▶ _PROVIDED INFORMATION_:

= Beginning of Section =

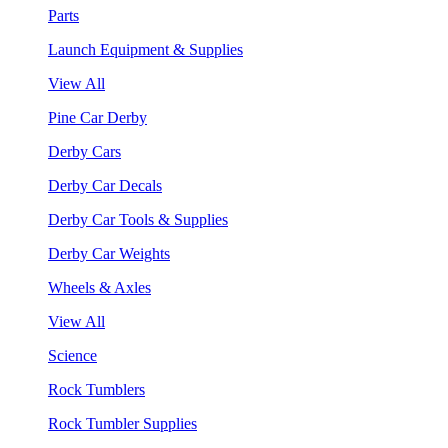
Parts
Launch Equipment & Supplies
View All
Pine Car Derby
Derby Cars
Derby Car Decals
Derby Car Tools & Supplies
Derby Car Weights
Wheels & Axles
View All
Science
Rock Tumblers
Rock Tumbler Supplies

= End of Section =
= Beginning of Section =

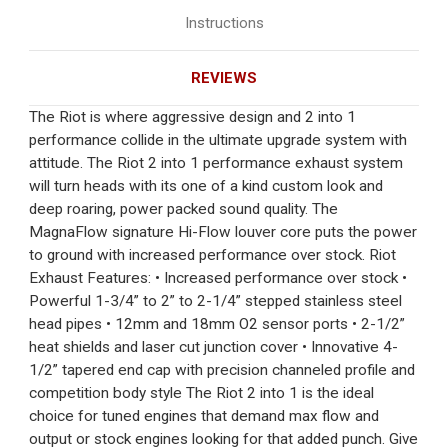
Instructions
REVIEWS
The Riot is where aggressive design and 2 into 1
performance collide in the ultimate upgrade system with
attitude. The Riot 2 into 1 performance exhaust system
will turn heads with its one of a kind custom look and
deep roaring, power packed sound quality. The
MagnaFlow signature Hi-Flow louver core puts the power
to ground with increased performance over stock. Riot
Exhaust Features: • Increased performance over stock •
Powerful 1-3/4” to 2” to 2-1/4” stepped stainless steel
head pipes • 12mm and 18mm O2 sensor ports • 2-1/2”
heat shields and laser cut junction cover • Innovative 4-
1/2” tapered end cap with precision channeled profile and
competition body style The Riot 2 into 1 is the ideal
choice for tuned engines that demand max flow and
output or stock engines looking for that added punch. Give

= End of Section =

▶ _TASK REQUIREMENTS_: Pick out every line in the records that contains the word "Supplies" and copy each one.

▶ _OUTPUT OF THE TASK_:
Launch Equipment & Supplies
Derby Car Tools & Supplies
Rock Tumbler Supplies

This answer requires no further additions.